Since we had last visited Jimmy O’s the year before, they had updated their seating, replacing their old barstools with new, faux-midcentury bar stools that were designed by some sort of psychological torturer. The stools rested on a narrow central pillar but the seats were double-wide, which meant if you weren’t balanced perfectly on the center of the stool, the entire thing would tip right over. The design is perfect if you want to give people a head injury, and every 15 minutes, someone in the bar would fall hard on their ass. It’s genuinely a miracle someone hasn‘t cracked their head open yet; if you’re in need of some quick cash, go to Jimmy O’s, fall off your stool, and call a lawyer.
I’ve always found beach towns fascinating, with the mixture of bored locals and psychotic tourists, and nothing better guarantees a strange time than being at a beach town bar right at closing time.
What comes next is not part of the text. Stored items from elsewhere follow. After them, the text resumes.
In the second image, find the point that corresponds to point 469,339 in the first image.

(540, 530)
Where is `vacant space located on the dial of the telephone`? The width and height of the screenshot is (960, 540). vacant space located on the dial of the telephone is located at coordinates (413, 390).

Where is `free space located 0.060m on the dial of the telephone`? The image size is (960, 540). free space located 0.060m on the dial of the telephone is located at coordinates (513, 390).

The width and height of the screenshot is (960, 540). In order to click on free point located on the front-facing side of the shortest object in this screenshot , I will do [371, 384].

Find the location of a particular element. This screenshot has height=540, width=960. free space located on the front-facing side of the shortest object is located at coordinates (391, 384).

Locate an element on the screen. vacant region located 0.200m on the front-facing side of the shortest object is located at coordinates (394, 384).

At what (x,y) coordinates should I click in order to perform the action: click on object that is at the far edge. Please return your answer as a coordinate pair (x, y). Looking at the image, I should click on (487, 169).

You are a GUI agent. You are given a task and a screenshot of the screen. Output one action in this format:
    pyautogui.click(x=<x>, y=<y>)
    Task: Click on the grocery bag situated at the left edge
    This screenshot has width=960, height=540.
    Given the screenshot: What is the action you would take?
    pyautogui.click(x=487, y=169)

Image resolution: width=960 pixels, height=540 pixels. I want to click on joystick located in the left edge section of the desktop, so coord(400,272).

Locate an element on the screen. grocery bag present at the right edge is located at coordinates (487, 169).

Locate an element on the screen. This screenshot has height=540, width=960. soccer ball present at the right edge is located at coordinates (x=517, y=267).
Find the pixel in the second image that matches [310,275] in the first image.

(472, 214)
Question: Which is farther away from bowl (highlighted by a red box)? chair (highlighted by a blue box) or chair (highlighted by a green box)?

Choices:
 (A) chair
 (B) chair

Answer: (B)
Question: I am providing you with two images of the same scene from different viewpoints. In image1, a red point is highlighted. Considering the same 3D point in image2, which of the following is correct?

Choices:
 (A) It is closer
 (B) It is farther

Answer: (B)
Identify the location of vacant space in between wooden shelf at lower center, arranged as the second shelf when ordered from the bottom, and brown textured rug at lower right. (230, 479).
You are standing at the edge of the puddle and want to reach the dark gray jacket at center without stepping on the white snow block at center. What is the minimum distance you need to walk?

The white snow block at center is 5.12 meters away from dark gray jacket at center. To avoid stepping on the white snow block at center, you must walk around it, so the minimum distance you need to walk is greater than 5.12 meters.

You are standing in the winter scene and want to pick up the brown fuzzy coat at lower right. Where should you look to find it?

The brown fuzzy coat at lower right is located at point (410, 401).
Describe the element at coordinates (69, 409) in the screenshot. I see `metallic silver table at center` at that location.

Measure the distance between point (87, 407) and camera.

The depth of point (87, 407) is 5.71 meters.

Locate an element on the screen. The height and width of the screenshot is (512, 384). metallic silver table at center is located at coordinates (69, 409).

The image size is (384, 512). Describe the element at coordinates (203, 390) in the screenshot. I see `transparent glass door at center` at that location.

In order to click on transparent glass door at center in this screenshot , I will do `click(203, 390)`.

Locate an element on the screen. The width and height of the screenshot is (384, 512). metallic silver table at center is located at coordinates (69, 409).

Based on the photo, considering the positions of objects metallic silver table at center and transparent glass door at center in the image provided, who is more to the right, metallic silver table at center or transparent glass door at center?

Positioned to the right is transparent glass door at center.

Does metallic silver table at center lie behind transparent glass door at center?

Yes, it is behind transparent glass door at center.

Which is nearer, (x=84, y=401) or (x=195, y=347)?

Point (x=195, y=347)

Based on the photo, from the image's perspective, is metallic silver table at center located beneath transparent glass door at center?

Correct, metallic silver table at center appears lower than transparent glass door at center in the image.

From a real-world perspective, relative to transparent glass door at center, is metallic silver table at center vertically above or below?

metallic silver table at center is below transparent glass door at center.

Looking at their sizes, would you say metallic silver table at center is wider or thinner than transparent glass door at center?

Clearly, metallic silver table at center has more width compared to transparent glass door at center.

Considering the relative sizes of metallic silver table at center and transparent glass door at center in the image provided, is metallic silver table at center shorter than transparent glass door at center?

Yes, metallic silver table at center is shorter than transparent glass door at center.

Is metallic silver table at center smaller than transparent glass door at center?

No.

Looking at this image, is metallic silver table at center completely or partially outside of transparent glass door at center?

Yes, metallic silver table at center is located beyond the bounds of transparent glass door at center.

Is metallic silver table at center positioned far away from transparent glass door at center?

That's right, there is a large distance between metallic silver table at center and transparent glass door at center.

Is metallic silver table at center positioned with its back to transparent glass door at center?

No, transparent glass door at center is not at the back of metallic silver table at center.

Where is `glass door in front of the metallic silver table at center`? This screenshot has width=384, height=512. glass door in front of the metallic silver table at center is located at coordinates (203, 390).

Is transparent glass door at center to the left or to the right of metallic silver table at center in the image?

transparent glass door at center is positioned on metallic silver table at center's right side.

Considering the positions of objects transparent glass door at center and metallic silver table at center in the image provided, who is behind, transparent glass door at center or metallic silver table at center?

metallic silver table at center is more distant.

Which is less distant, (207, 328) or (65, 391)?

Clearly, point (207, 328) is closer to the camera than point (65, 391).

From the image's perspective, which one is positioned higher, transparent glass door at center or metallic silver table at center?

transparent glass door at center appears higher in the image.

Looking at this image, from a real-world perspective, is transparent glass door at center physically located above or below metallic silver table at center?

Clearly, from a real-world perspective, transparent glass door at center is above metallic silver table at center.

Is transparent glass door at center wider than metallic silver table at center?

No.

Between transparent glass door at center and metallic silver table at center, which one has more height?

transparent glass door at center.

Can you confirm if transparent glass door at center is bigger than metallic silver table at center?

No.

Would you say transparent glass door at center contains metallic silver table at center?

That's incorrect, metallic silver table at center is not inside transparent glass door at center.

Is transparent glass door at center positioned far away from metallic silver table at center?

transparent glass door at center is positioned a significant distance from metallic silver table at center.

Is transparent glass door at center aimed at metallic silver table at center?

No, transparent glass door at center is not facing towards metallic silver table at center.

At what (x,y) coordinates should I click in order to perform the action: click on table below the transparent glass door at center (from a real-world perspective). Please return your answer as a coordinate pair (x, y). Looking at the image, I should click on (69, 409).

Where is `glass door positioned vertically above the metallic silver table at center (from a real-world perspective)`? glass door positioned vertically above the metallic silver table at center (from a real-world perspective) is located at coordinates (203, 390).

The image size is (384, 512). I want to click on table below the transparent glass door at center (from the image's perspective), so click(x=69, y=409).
The younger woman had told us that a man had been stalking her all night, which alarmed us at first, until I remembered that I had seen him at the previous bar, being hit on by a slew of women, and realized that he had actually come to Jimmy O’s before she did. He did seem to be checking her out a lot, and had a vague serial killer energy about him, but if anyone could be accused of stalking in this situation, it would have been her, not him.
In fact, not only did he arrive at this bar before her, but he left before she did, which poked quite the hole in her stalking narrative. “Your stalker’s gone!” I said when he walked out, and she looked genuinely disappointed to have lost him and the attention he had been giving her. “Yeah, fuck him I guess, right?” she muttered, depressed. We said goodbye and got the hell out of there, happy to be on our way back home, but already by the next night some of us were asking each other: “Jimmy O’s tonight?”